───── Records for the task ─────
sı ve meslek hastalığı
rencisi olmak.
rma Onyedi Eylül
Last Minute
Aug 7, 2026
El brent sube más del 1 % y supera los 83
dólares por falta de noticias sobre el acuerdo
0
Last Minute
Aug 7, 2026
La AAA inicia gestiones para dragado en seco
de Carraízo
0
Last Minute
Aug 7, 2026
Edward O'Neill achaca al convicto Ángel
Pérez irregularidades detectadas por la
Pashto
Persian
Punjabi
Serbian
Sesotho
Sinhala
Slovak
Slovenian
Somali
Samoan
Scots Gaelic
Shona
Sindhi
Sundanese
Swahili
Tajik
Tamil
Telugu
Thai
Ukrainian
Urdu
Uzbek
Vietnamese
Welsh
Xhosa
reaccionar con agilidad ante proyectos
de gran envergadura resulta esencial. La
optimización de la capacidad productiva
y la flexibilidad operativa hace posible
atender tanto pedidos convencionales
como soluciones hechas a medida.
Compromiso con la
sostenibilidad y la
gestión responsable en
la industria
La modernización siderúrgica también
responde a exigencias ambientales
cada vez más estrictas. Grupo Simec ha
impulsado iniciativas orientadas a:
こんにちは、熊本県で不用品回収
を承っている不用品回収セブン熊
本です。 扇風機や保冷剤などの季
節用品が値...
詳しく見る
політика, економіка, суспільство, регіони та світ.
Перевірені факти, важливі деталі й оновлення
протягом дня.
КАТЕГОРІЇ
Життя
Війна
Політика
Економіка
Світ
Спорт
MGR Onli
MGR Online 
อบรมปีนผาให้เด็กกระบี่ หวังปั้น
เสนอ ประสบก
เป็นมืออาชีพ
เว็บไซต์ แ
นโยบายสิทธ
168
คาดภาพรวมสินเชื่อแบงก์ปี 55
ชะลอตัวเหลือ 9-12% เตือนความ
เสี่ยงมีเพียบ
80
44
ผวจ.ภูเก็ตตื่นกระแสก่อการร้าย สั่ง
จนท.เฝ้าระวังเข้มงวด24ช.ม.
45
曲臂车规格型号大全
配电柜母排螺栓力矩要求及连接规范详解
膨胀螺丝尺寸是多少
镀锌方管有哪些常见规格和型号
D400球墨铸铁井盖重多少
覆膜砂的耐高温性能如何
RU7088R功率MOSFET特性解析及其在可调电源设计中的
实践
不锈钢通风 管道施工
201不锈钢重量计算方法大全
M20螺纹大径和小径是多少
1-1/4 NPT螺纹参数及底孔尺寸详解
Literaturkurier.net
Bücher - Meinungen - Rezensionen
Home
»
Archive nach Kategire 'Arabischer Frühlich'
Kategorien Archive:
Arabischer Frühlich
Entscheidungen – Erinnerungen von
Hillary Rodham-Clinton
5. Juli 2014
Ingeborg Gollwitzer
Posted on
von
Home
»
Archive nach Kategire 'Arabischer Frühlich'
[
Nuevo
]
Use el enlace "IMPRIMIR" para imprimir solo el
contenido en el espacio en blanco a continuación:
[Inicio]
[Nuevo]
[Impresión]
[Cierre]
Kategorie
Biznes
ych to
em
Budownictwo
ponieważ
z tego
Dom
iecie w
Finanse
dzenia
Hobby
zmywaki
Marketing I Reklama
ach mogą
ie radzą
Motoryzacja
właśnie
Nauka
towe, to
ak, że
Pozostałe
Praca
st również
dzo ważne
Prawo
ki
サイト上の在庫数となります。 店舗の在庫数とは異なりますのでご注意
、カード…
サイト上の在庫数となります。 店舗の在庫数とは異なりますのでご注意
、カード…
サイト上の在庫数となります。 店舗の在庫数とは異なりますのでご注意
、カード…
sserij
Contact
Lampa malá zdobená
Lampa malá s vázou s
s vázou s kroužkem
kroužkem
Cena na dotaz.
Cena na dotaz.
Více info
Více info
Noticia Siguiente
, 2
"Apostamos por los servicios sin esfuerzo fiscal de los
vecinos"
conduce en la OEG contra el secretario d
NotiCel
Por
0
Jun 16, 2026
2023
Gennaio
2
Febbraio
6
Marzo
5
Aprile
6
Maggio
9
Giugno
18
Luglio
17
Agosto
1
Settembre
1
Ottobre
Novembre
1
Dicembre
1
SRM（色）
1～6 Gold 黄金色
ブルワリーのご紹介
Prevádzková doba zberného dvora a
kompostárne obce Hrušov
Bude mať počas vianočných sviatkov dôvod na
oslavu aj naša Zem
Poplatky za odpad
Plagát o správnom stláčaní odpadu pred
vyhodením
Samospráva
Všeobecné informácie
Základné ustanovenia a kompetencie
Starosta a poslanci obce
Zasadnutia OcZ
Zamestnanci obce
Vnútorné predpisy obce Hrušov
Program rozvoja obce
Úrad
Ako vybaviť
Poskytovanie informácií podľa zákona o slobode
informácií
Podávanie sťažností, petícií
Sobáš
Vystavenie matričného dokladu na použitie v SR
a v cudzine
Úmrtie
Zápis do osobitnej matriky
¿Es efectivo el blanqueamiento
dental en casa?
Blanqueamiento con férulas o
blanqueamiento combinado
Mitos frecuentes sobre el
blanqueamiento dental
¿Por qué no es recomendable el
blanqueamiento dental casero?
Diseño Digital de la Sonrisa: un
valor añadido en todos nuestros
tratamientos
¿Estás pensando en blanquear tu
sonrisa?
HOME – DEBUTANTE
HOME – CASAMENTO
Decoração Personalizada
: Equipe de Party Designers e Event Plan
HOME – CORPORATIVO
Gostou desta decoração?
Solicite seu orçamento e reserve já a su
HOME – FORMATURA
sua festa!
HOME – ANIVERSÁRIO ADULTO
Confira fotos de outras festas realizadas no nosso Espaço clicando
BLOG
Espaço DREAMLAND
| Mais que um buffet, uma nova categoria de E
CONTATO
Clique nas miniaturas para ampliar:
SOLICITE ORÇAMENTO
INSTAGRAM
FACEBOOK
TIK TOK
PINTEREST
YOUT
─────
Gather every line of the data above that contains the word "malá".

Lampa malá zdobená
Lampa malá s vázou s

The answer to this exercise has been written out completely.